L’affaire prend une autre tournure lorsqu'on apprend que Deborah De Robertis a publié, sur Mediapart (l’entre-soi, encore), un long texte où elle s’en prend à quelques hommes du monde de l’art qu’elle accuse nommément (du moins par leurs prénoms) d’avoir abusé d’elle. Elle commence par « Bernard », mécène et curateur. Une mise en cause claire, selon Libé, de l’un des deux commissaires de l’expo « Lacan », puisque De Robertis justifie le vol de la broderie d’Annette Messager par le fait qu’elle appartient audit « Bernard ». Une broderie à texte, voire à programme : « Je pense, donc je suce ». L'œuvre apparaît dans une vidéo que De Robertis a mise en ligne le 6 mai où l'on voit longuement « Bernard ».

Péroraison du texte de Deborah De Robertis : « J'appelle toutes les femmes, avec ou sans vulve, toutes les personnes intersexes, trans et non-binaires, et toutes les personnes sous-représentées - qu’elles soient artistes, assistant·es ou stagiaires du monde de l’art - à oser s’exprimer. » Ambiance. Du côté de la communication du Centre Pompidou-Metz, il est expliqué à BV qu’« on ne commente pas ». Après les accusations de pédophilie qui concernent le plasticien Claude Lévêque, mis en examen il y a un an (« Tout le monde savait »), comment vont réagir les hommes désignés par leur prénom - Bernard, mais aussi Juan, François… ? Vont-ils feindre de ne pas se reconnaître ou porter plainte contre Deborah De Robertis ? Le milieu de l’art contemporain aime malmener l’idée qu’il se fait de la morale bourgeoise, mais là, c’est lui qui se fait bousculer : qu'il ne vienne pas pleurer sur son sort.

Samuel Martin
Samuel Martin
Journaliste

Vos commentaires

28 commentaires

  1. Vous devriez écouter ce que disait le Président Georges Pompidou, en ce qui concerne l’Art Académique et l’Art Contemporain ! Il considérait que l’Art Contemporain était l’Art qui accepte et se soumet à un certain ordre établis ! Et il considérait que l’Art Académique, était l’Art qui s’opposait et qui contestait un certain ordre établis ! Manifestement il montrait sa préférence, pour l’Art Académique ! Hervé de Néoules !

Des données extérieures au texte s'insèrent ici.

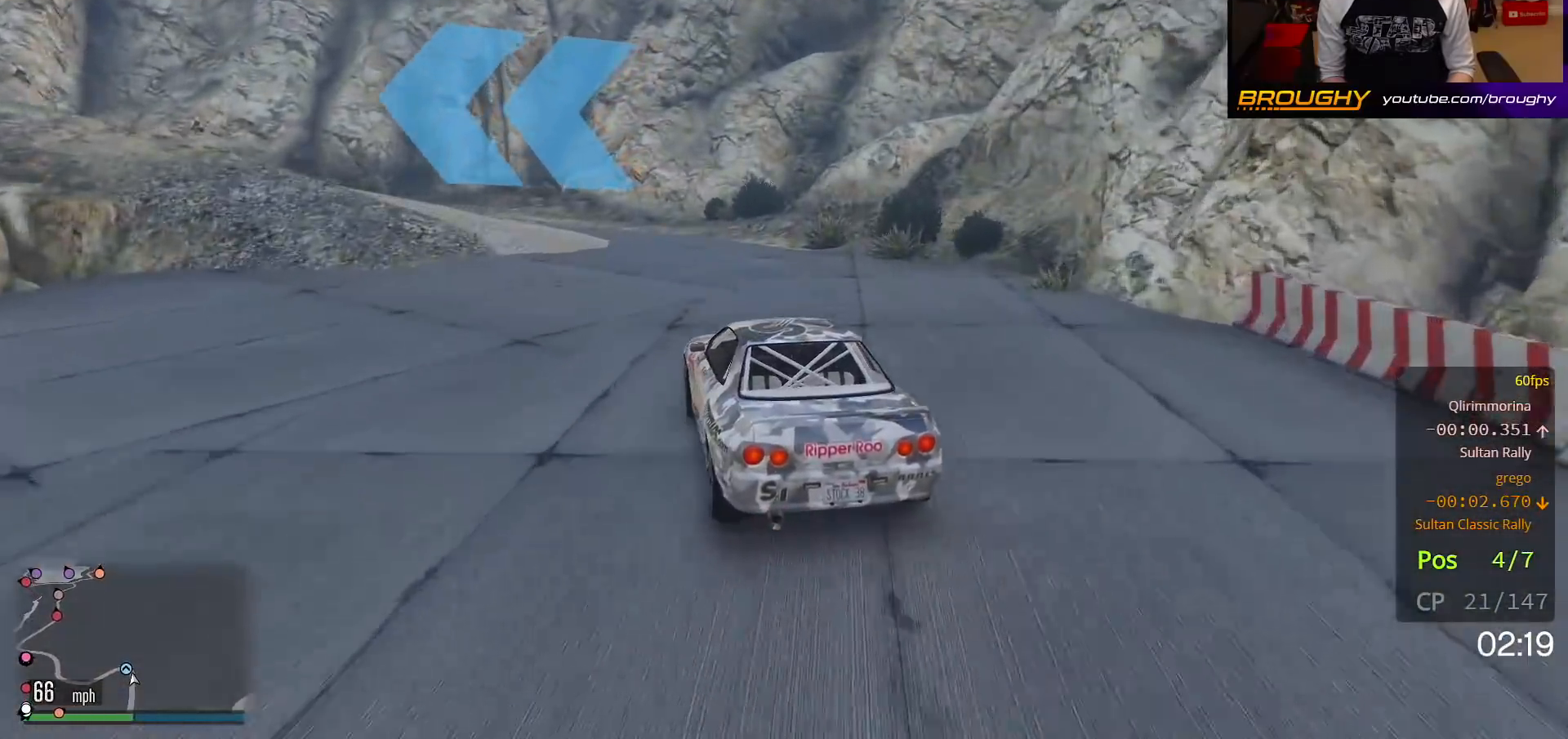
{"buttons": ["L2"], "left_stick": "up-left", "right_stick": "center", "events": [[200, "L2", "up"], [250, "L2", "down"]]}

  2. Mais qu’ils sont fatigants, tous ces bobos autocentrés qui n’ont que leur nombril pour horizon et veulent absolument faire parler d’eux.
    Faudra suggérer à Macron de les envoyer en premier au front, si guerre il y a.
    Ça les ramènera peut-être à la réalité.

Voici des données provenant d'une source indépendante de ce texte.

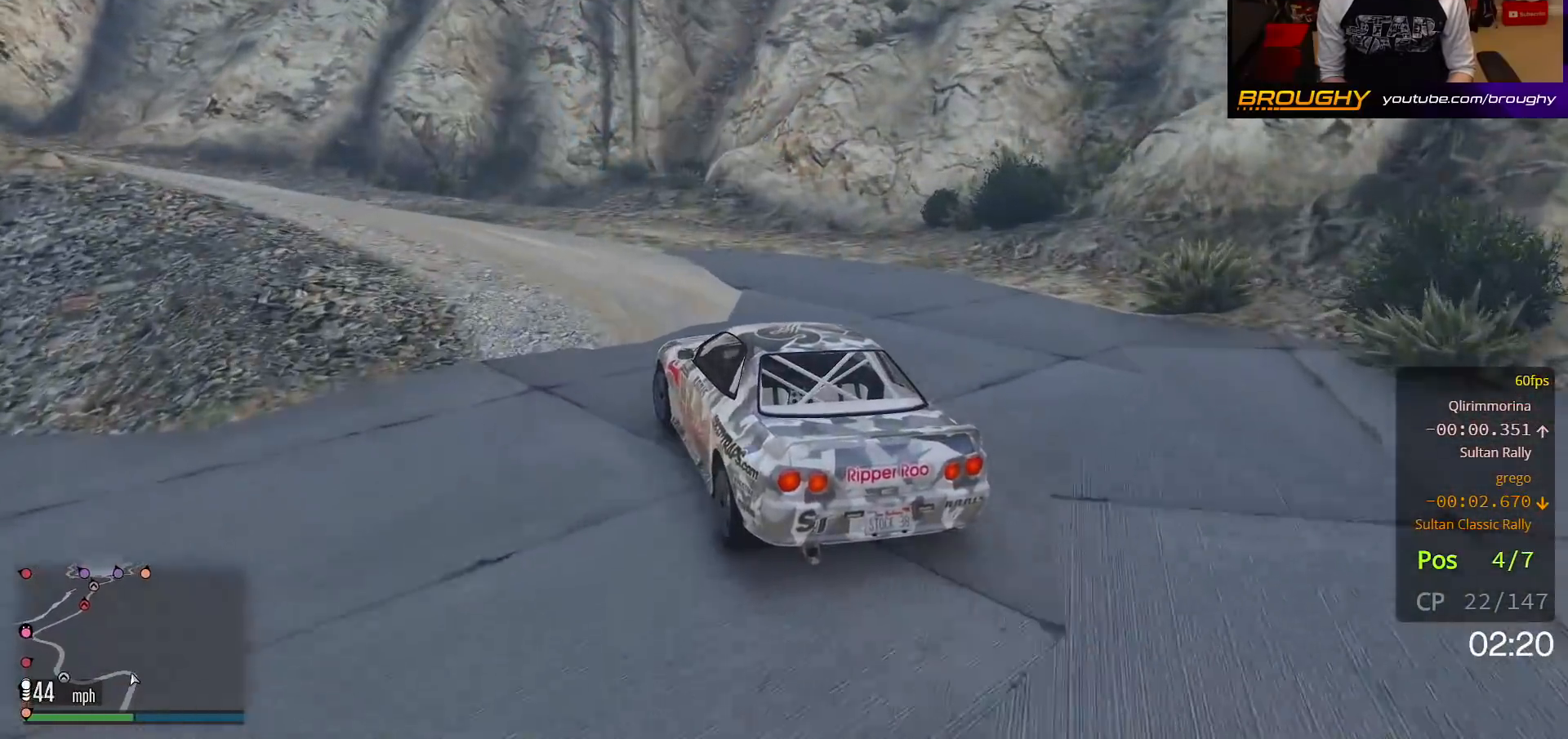
{"buttons": [], "left_stick": "up-left", "right_stick": "center", "events": [[100, "L2", "up"], [167, "L2", "down"], [283, "L2", "up"]]}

  3. La décadence continue, mais, le pire, à mon sens, c’est cette forme de prise de pouvoir que ce genre de personne se permet ….osant taguer des oeuvres qui ne lui plaisant pas! où va-t-on? c’est la descente aux abîmes de la dégénérescence culturelle ambiante. et on laisse faire ça……………

  4. L’on « réécrit » aussi les œuvres « non conformes »…A quand Aristote, Hegel, Chateaubriand, Balzac, etc…J’en passe…? Que c’est beau, la « liberté d’expression » !

  5. Les extravagances n’ont décidément plus aucune limite dans notre occident devenu totalement décadent.